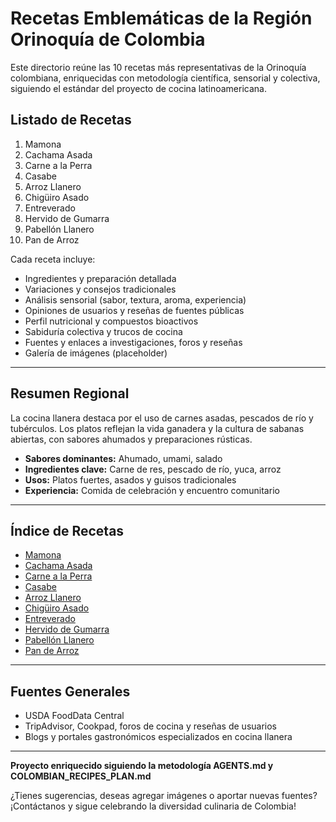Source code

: # Recetas Emblemáticas de la Región Orinoquía de Colombia

Este directorio reúne las 10 recetas más representativas de la Orinoquía colombiana, enriquecidas con metodología científica, sensorial y colectiva, siguiendo el estándar del proyecto de cocina latinoamericana.

## Listado de Recetas

1. Mamona
2. Cachama Asada
3. Carne a la Perra
4. Casabe
5. Arroz Llanero
6. Chigüiro Asado
7. Entreverado
8. Hervido de Gumarra
9. Pabellón Llanero
10. Pan de Arroz

Cada receta incluye:

- Ingredientes y preparación detallada
- Variaciones y consejos tradicionales
- Análisis sensorial (sabor, textura, aroma, experiencia)
- Opiniones de usuarios y reseñas de fuentes públicas
- Perfil nutricional y compuestos bioactivos
- Sabiduría colectiva y trucos de cocina
- Fuentes y enlaces a investigaciones, foros y reseñas
- Galería de imágenes (placeholder)

---

## Resumen Regional

La cocina llanera destaca por el uso de carnes asadas, pescados de río y tubérculos. Los platos reflejan la vida ganadera y la cultura de sabanas abiertas, con sabores ahumados y preparaciones rústicas.

- **Sabores dominantes:** Ahumado, umami, salado
- **Ingredientes clave:** Carne de res, pescado de río, yuca, arroz
- **Usos:** Platos fuertes, asados y guisos tradicionales
- **Experiencia:** Comida de celebración y encuentro comunitario

---

## Índice de Recetas

- [Mamona](mamona/mamona.md)
- [Cachama Asada](cachama_asada/cachama_asada.md)
- [Carne a la Perra](carne_a_la_perra/carne_a_la_perra.md)
- [Casabe](casabe/casabe.md)
- [Arroz Llanero](arroz_llanero/arroz_llanero.md)
- [Chigüiro Asado](chiguiro_asado/chiguiro_asado.md)
- [Entreverado](entreverado/entreverado.md)
- [Hervido de Gumarra](hervido_de_gumarra/hervido_de_gumarra.md)
- [Pabellón Llanero](pabellon_llanero/pabellon_llanero.md)
- [Pan de Arroz](pan_de_arroz/pan_de_arroz.md)

---

## Fuentes Generales

- USDA FoodData Central
- TripAdvisor, Cookpad, foros de cocina y reseñas de usuarios
- Blogs y portales gastronómicos especializados en cocina llanera

---

**Proyecto enriquecido siguiendo la metodología AGENTS.md y COLOMBIAN_RECIPES_PLAN.md**

¿Tienes sugerencias, deseas agregar imágenes o aportar nuevas fuentes? ¡Contáctanos y sigue celebrando la diversidad culinaria de Colombia!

— Activity —
From the top of the listing above, repeat each line exactly until you reach the line containing "- Opiniones de", and repeat that one too. Leave the pictures out.

— Written solution —
Source code

: # Recetas Emblemáticas de la Región Orinoquía de Colombia

Este directorio reúne las 10 recetas más representativas de la Orinoquía colombiana, enriquecidas con metodología científica, sensorial y colectiva, siguiendo el estándar del proyecto de cocina latinoamericana.

## Listado de Recetas

1. Mamona
2. Cachama Asada
3. Carne a la Perra
4. Casabe
5. Arroz Llanero
6. Chigüiro Asado
7. Entreverado
8. Hervido de Gumarra
9. Pabellón Llanero
10. Pan de Arroz

Cada receta incluye:

- Ingredientes y preparación detallada
- Variaciones y consejos tradicionales
- Análisis sensorial (sabor, textura, aroma, experiencia)
- Opiniones de usuarios y reseñas de fuentes públicas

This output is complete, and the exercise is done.